Stella defende ainda que gênero e raça devem ser levados em consideração conjuntamente neste momento, já que, em mais de 130 anos de história, o STF nunca teve uma mulher preta ou parda em seu quadro de ministros.

Escravizada, Esperança Garcia é o primeiro nome citado no estudo. Em 2020, ela recebeu o título de primeira advogada do país, concedido pela OAB do Piauí, onde viveu. Isso porque em 1770 ela escreveu ao governador do estado denunciando os maus-tratos que sofria.

“A experiência de mulheres negras no Judiciário tem sido uma ferramenta de mudança social”, afirma Rufino. “Esperança Garcia tem um valor simbólico e representativo muito forte para toda a advocacia, por quebrar com o estigma de que a branquitude criou o direito”, diz.

Outra jurista citada é Mary de Aguiar Silva. Em 2018, o Tribunal de Justiça do Estado da Bahia a reconheceu como a primeira juíza negra do Brasil. Após se formar em direito pela Universidade Federal da Bahia, ela foi promotora de justiça, até ser nomeada juíza de direito da comarca de Remanso (a 716 km de Salvador).

A professora da Faculdade de Direito da USP Eunice Prudente também aparece como uma mulher negra com importante atuação no Judiciário. A dissertação desenvolvida por ela sob o título “Preconceito Racial e Igualdade Jurídica no Brasil” é apontada como a primeira a promover o debate sobre o pensamento jurídico.

“O trabalho de Eunice Prudente consiste em uma leitura complexa e rica a respeito de como a ordem jurídica brasileira foi instrumentalizada para colocar pessoas negras à margem da sociedade”, diz o estudo.

Ao trazer esses nomes e suas contribuições, a pesquisa defende que as mulheres negras exerceram papel fundamental para “evidenciar os pactos narcísicos da branquitude nas instituições jurídicas e as contradições e limites dos ideais do liberalismo sobre os quais se assenta o pensamento jurídico tradicional”.

Segundo Caroline Scanci, pesquisadora do Mulheres Negras Decidem, a composição branca das instituições jurídicas produz um cenário de apagamento das trajetórias e narrativas negras nesses espaços.

“Essas narrativas fazem parte das trajetórias de mulheres negras que denunciam as arbitrariedades, as desigualdades e os impactos indiretos de decisões judiciais que reproduzem opressões de raça, classe e gênero”, afirma.

O estudo aponta ainda a ausência de perspectivas negras nas faculdades de direito.
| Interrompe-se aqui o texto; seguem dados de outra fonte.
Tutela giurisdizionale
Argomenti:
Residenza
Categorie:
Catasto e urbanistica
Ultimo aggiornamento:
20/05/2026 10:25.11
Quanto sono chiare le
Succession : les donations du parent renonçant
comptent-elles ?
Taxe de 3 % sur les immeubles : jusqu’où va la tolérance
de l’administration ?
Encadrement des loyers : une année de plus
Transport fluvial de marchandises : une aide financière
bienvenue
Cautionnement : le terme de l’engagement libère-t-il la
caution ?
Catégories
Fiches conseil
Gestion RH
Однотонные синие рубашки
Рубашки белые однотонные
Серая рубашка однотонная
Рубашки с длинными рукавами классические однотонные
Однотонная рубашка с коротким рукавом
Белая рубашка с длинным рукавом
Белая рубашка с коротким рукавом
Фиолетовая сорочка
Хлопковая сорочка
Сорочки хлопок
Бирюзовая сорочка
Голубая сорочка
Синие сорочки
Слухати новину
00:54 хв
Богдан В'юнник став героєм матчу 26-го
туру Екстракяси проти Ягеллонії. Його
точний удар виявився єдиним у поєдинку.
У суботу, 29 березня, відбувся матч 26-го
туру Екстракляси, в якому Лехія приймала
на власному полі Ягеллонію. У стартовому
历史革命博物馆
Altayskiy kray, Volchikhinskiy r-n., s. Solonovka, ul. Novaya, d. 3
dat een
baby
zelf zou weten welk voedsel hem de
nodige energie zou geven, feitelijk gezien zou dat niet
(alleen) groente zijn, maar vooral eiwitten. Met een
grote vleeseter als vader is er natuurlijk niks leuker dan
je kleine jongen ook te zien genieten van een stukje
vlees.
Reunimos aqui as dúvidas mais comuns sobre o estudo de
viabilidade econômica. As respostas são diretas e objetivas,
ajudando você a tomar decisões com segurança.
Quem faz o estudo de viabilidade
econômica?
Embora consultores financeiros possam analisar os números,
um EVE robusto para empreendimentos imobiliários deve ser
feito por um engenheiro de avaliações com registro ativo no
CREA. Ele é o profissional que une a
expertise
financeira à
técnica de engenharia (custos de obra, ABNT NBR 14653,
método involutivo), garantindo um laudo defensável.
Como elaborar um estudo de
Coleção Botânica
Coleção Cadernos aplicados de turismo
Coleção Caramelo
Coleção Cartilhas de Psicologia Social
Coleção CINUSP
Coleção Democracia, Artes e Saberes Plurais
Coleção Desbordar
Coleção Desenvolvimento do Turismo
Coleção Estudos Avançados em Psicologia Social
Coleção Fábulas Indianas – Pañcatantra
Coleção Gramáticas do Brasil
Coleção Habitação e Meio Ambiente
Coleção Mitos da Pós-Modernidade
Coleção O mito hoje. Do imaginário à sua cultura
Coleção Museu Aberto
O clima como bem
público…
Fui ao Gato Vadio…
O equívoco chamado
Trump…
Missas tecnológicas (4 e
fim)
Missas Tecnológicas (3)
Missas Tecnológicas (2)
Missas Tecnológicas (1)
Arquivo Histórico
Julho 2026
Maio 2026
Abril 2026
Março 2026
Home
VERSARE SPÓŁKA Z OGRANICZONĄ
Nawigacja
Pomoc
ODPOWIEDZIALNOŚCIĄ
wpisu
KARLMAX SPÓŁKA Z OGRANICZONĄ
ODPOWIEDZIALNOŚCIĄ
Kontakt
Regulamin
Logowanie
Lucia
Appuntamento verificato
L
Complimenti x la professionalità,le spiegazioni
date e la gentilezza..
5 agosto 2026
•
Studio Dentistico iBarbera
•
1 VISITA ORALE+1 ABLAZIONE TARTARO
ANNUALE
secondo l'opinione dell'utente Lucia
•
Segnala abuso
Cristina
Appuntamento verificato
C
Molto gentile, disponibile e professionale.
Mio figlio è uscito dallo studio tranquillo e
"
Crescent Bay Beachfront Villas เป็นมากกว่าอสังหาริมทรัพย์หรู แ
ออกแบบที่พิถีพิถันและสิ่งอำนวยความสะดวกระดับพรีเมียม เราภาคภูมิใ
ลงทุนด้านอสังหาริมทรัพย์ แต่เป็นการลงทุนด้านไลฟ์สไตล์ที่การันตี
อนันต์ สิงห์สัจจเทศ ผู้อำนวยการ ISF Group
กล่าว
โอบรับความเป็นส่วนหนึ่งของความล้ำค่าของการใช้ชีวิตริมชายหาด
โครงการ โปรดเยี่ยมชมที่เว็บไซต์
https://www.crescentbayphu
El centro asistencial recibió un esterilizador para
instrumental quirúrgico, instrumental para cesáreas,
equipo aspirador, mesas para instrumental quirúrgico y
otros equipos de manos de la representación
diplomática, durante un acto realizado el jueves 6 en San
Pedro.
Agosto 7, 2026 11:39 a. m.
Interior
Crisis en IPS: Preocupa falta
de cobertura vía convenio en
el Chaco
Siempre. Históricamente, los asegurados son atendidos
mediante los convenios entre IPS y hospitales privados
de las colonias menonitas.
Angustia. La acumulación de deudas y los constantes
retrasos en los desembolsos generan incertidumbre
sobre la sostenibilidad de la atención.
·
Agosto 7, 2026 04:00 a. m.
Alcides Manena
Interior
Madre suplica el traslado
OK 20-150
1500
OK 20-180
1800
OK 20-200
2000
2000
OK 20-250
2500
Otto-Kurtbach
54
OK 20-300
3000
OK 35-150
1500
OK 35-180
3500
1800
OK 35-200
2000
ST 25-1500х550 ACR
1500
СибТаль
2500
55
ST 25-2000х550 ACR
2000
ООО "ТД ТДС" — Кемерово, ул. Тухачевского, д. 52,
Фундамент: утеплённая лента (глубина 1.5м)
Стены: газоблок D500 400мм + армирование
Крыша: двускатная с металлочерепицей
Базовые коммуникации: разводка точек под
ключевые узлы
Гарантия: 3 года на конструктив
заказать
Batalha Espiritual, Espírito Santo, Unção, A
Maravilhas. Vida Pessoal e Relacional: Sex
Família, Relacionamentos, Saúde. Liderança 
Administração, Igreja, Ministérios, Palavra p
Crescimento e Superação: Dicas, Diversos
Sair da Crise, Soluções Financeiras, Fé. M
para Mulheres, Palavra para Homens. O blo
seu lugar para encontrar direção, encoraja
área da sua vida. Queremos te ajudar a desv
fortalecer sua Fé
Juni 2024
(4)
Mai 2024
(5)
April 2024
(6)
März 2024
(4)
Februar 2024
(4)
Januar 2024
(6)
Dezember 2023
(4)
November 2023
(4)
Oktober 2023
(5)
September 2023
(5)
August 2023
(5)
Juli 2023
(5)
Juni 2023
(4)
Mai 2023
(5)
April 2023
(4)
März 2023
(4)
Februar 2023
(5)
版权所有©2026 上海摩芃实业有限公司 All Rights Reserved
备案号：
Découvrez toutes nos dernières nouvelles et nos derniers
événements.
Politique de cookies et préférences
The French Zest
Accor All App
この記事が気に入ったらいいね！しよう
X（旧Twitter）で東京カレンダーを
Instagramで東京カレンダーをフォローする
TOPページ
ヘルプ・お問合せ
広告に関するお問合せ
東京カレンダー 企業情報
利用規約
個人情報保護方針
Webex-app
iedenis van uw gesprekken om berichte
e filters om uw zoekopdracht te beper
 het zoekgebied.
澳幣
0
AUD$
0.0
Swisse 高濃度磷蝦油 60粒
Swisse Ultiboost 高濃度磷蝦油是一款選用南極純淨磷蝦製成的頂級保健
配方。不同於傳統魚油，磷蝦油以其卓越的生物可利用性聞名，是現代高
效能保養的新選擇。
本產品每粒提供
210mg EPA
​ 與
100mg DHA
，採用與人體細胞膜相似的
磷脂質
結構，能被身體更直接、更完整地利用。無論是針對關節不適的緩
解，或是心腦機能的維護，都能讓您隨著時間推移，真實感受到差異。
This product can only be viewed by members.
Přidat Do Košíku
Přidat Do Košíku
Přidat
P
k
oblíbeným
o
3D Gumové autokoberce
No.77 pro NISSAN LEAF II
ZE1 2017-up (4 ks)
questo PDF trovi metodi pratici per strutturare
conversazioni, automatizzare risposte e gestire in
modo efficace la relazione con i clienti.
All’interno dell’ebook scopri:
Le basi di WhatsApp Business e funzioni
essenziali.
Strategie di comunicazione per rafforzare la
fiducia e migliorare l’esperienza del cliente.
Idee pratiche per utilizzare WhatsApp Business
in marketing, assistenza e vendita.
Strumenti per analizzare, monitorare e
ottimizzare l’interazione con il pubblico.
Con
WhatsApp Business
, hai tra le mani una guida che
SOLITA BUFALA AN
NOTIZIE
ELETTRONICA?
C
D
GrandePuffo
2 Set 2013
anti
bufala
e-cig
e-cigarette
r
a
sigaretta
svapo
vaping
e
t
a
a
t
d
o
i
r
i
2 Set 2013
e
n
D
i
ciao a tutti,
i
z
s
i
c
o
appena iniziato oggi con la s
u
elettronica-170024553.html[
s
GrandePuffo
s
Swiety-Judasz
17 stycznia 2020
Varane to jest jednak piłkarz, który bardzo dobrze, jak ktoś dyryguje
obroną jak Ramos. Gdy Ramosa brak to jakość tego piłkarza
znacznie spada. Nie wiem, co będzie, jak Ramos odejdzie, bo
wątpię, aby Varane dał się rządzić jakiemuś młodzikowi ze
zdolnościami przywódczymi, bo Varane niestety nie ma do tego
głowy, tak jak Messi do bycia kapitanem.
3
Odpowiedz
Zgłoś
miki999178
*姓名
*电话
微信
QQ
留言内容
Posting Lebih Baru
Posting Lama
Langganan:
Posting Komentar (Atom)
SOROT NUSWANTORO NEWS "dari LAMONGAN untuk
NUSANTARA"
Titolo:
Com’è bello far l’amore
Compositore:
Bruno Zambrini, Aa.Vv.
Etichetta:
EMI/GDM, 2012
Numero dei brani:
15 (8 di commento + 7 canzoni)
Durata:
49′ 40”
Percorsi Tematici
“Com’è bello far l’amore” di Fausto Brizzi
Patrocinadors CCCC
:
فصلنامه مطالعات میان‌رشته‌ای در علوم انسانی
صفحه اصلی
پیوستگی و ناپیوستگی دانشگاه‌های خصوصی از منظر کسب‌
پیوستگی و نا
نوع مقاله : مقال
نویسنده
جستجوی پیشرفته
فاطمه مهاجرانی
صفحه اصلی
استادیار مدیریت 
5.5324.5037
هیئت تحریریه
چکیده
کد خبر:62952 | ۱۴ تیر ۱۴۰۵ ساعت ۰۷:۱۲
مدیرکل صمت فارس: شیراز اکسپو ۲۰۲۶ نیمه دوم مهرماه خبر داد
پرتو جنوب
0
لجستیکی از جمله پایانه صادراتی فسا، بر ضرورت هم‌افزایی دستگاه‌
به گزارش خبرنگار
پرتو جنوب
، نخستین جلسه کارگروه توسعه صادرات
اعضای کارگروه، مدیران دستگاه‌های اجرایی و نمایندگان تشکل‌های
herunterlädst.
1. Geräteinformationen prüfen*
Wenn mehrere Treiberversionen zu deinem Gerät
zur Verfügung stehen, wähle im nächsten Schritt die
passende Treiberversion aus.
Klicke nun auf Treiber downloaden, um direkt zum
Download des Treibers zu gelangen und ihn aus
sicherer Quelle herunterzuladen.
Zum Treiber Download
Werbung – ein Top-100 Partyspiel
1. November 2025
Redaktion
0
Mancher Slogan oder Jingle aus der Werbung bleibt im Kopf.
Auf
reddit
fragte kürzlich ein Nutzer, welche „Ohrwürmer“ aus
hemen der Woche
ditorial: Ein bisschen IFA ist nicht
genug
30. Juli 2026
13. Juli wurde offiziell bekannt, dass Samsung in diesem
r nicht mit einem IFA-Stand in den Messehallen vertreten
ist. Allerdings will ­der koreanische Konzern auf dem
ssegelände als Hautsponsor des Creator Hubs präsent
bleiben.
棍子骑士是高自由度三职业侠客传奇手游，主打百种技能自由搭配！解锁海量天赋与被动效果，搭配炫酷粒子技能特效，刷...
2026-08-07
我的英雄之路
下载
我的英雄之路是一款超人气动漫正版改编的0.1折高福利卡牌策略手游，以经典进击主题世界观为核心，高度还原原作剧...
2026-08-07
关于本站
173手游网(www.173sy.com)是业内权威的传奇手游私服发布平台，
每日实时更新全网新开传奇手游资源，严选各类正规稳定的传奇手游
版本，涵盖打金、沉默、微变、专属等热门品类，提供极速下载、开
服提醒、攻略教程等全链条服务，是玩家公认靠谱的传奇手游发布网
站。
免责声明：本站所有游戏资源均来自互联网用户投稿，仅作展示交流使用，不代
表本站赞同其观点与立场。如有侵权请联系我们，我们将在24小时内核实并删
Isso acontece tanto na composição curricular, quanto no corpo docente.

Segundo a pesquisadora, todas as disciplinas precisam ser desenhadas e ministradas a partir do compromisso de oposição à reprodução do racismo pelo direito.

Para Gabrielle Abreu, coordenadora do coletivo, essas mulheres vislumbravam o acesso à justiça como meio estratégico para a garantia de direitos. “Voltados à população negra, mas também para a sociedade brasileira como um todo”, afirma.

Esse é um dos motivos pelos quais o Mulheres Negras Decidem fez campanha para a indicação de uma ministra negra para a Suprema Corte.

O movimento aposta em uma lista tríplice formada pela juíza carioca Adriana Cruz, a promotora baiana Lívia Sant’Anna Vaz e a advogada gaúcha Soraia Mendes como possíveis nomes para ocupar a próxima cadeira.

“Temos expectativa de que toda essa discussão em torno da defesa de uma mulher negra no STF suscite uma discussão mais ampla sobre o racismo no sistema judiciário. Queremos vê-las em outras instâncias também”, conclui.